Your task: Can you repeat each of the entries below word for word, leaving the pictures out of your answer?

◆ ◆ ◆

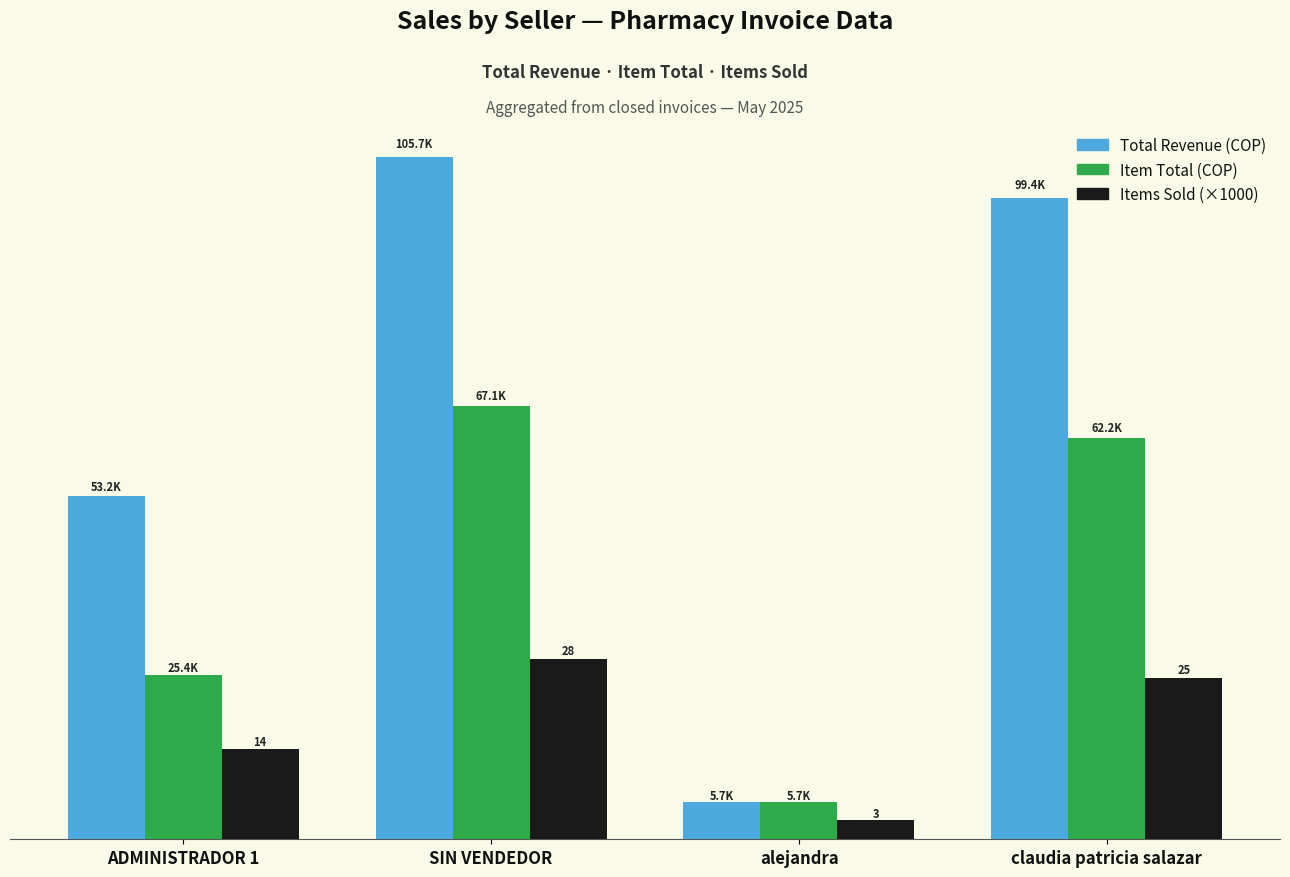

What are all the series names shown in the legend?

Total Revenue (COP), Item Total (COP), Items Sold (×1000)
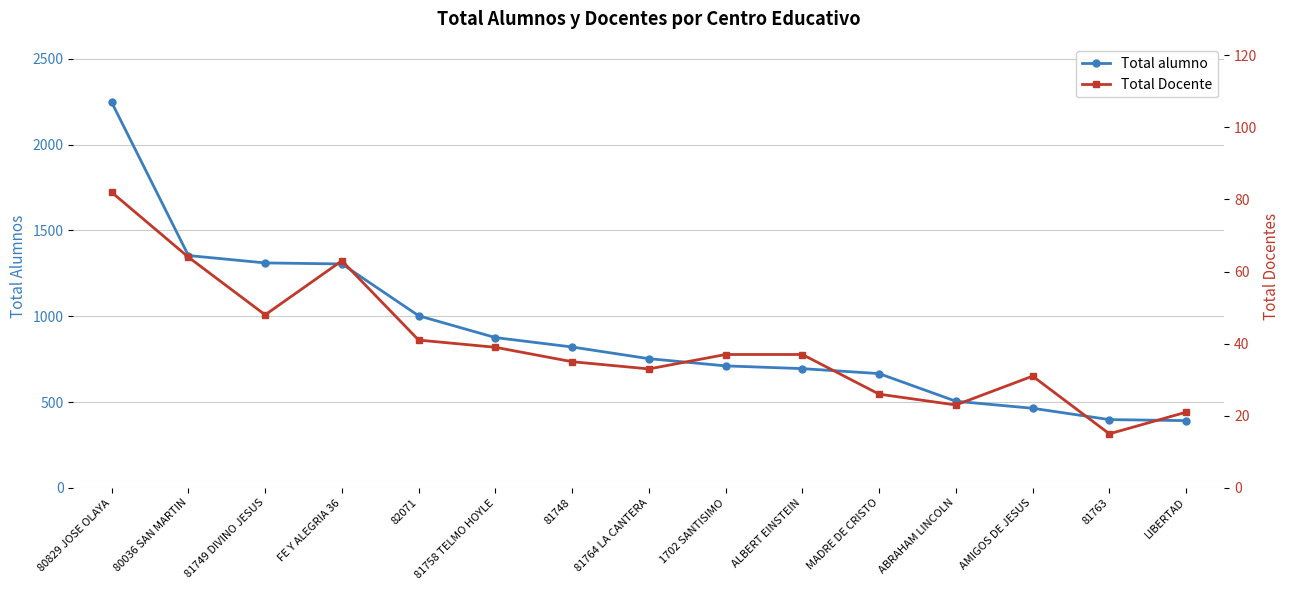

What are all the series names shown in the legend?

Total alumno, Total Docente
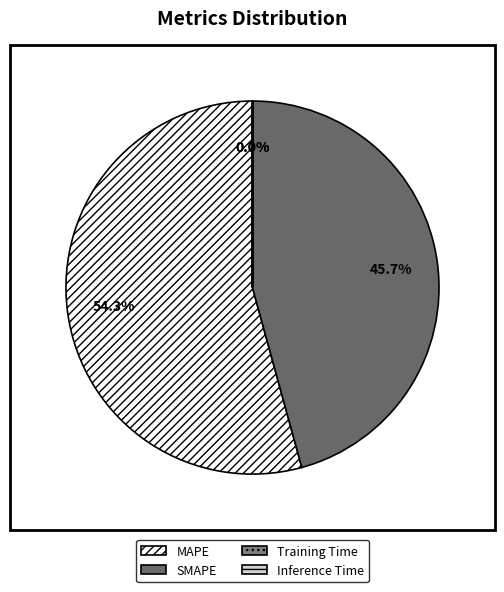

What is the majority slice?

MAPE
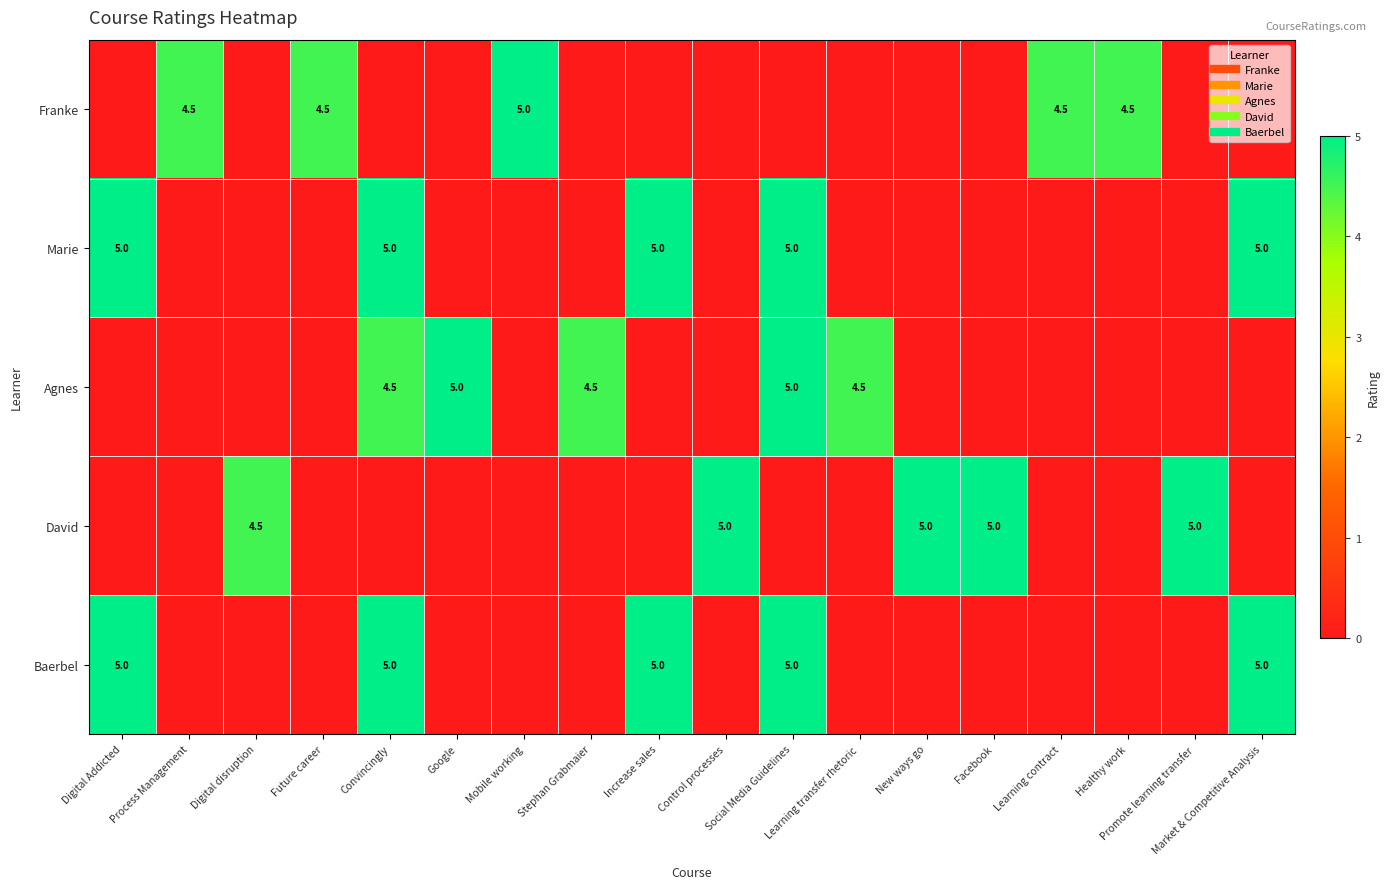

What is the difference between the second highest and minimum values in the Agnes series?

5.0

◆ ◆ ◆

Written solution:
What are all the series names shown in the legend?

Total Revenue (COP), Item Total (COP), Items Sold (×1000)

What are all the series names shown in the legend?

Total alumno, Total Docente

What is the majority slice?

MAPE

What is the difference between the second highest and minimum values in the Agnes series?

5.0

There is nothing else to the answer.